Mit einer Pelletpresse kann man viele verschiedene Materialien zu unterschiedlichen Zwecken herstellen. Weit verbreitet ist die Anwendung zur Herstellung von Holzpellets, um sie als Brennstoff zu benutzen, aber auch zur Herstellung von Futterpellets für Tiere. Der Begriff “Pellet” leitet sich aus dem Englischem ab und bedeutet “Bällchen” oder auch “Kügelchen”. Ein gepresstes Pellet ist meist kugel- oder zylinderförmig. Um Pellets herzustellen, wird das benötigte Rohmaterial zerkleinert und dann durch eine Matrize gepresst. Durch diesen Vorgang haben die Pellets dann die gleiche Dichte. Prinzipiell werden Pellets trocken hergestellt, manchmal wird jedoch ein Bindemittel verwendet, um eine bessere Konsistenz zu erhalten.

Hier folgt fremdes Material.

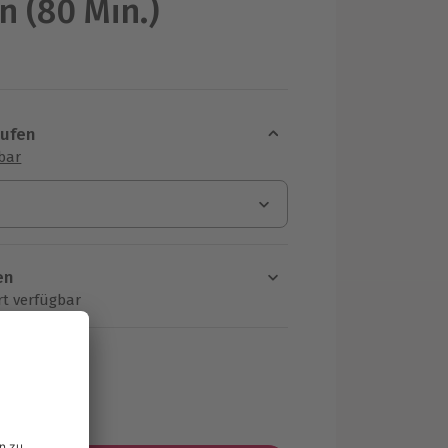
 (80 Min.)
aufen
sbar
en
rt verfügbar
ten Schritt einen Termin aus
HF
MwSt.)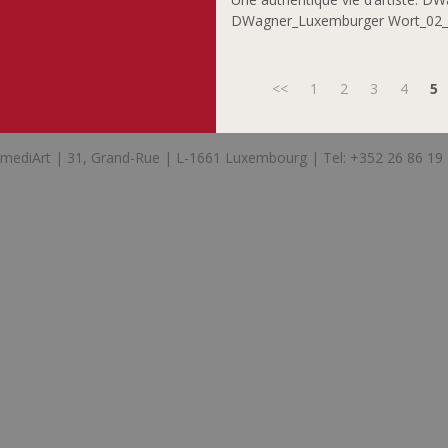
DWagner_Luxemburger Wort_02_
<<
1
2
3
4
5
mediArt | 31, Grand-Rue | L-1661 Luxembourg | Tel: +352 26 86 19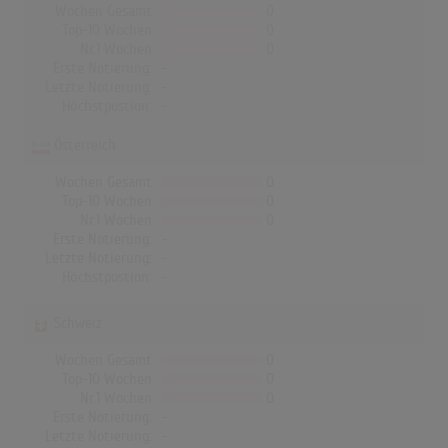
Wochen Gesamt
0
Top-10 Wochen
0
Nr.1 Wochen
0
Erste Notierung:
-
Letzte Notierung:
-
Höchstpostion:
-
Österreich
Wochen Gesamt
0
Top-10 Wochen
0
Nr.1 Wochen
0
Erste Notierung:
-
Letzte Notierung:
-
Höchstpostion:
-
Schweiz
Wochen Gesamt
0
Top-10 Wochen
0
Nr.1 Wochen
0
Erste Notierung:
-
Letzte Notierung:
-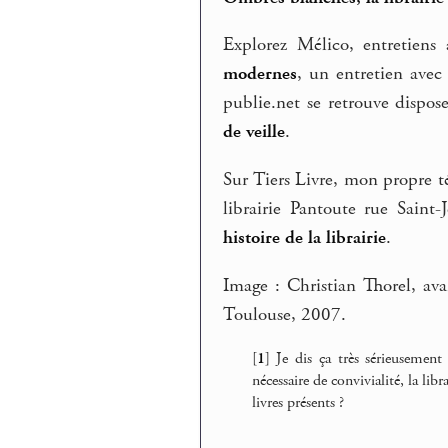
Explorez Mélico, entretiens
modernes
, un entretien ave
publie.net se retrouve dispos
de veille
.
Sur Tiers Livre, mon propre té
librairie Pantoute rue Saint-
histoire de la librairie
.
Image : Christian Thorel, av
Toulouse, 2007.
[
1
]
Je dis ça très sérieusement
nécessaire de convivialité, la l
livres présents ?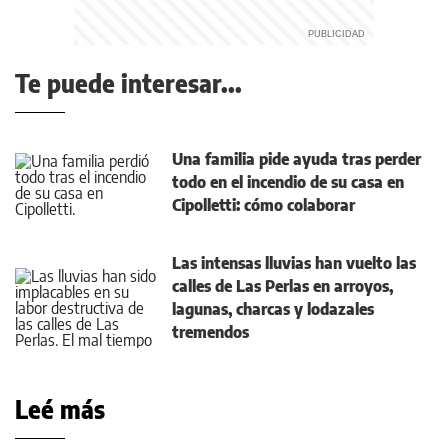
Te puede interesar...
Una familia pide ayuda tras perder
todo en el incendio de su casa en
Cipolletti: cómo colaborar
Las intensas lluvias han vuelto las
calles de Las Perlas en arroyos,
lagunas, charcas y lodazales
tremendos
Leé más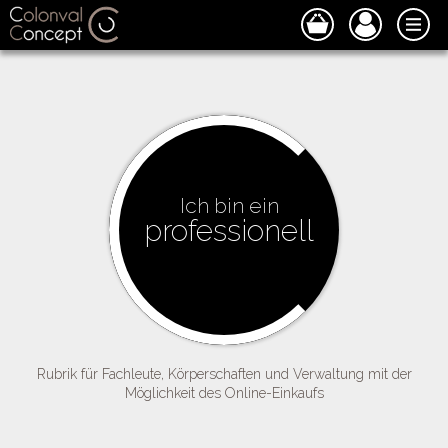
Ich bin ein
professionell
Rubrik für Fachleute, Körperschaften und Verwaltung mit der
Möglichkeit des Online-Einkaufs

Wie wird aus Holz ein Holzpellet?
Damit aus dem Rohstoff Holz ein Holzpellet wird, muss es verschiedene Schritte durchgehen. Erst wird es einer Qualitätsprüfung unterzogen. Ist das Holz entrindet? Wenn nicht, so steigt der Aschegehalt womöglich über den zulässigen Wert. In einem nächsten Schritt wird das Holz mit einer Hammermühle zerkleinert und zu Spänen gefertigt. Um gute Pellets zu erzeugen, sollten die Späne so klein wie möglich sein. Um eine optimale Bindeeigenschaft zu erhalten, sollte der Wassergehalt auf 10 % bis 15 % eingestellt sein. Natürlich kann man auch noch ein Bindemittel hinzugeben, wie z. B. Stärke oder Melasse. Der nächste Schritt ist die eigentliche Pelletierung. Mit einer Pelletpresse wird das Ausgangsmaterial durch eine Matrize gepresst. Matrizen gibt es mit verschieden großen Bohrlöchern, er entspricht dem Durchmesser des fertigen Pellets. Durch das Pressen entsteht Wärme von bis zu 130 °C, so wird das Bindemittel aktiviert und verbindet die einzelnen Späne zu einer Masse. Mit einem Messer kann man die Pelletstränge die durch die Matrize hinaustreten auf die gewünschte Länge kürzen. Die fertigen Pellets werden entweder lose in Silofahrzeuge gegeben, oder in Säcke abgepackt.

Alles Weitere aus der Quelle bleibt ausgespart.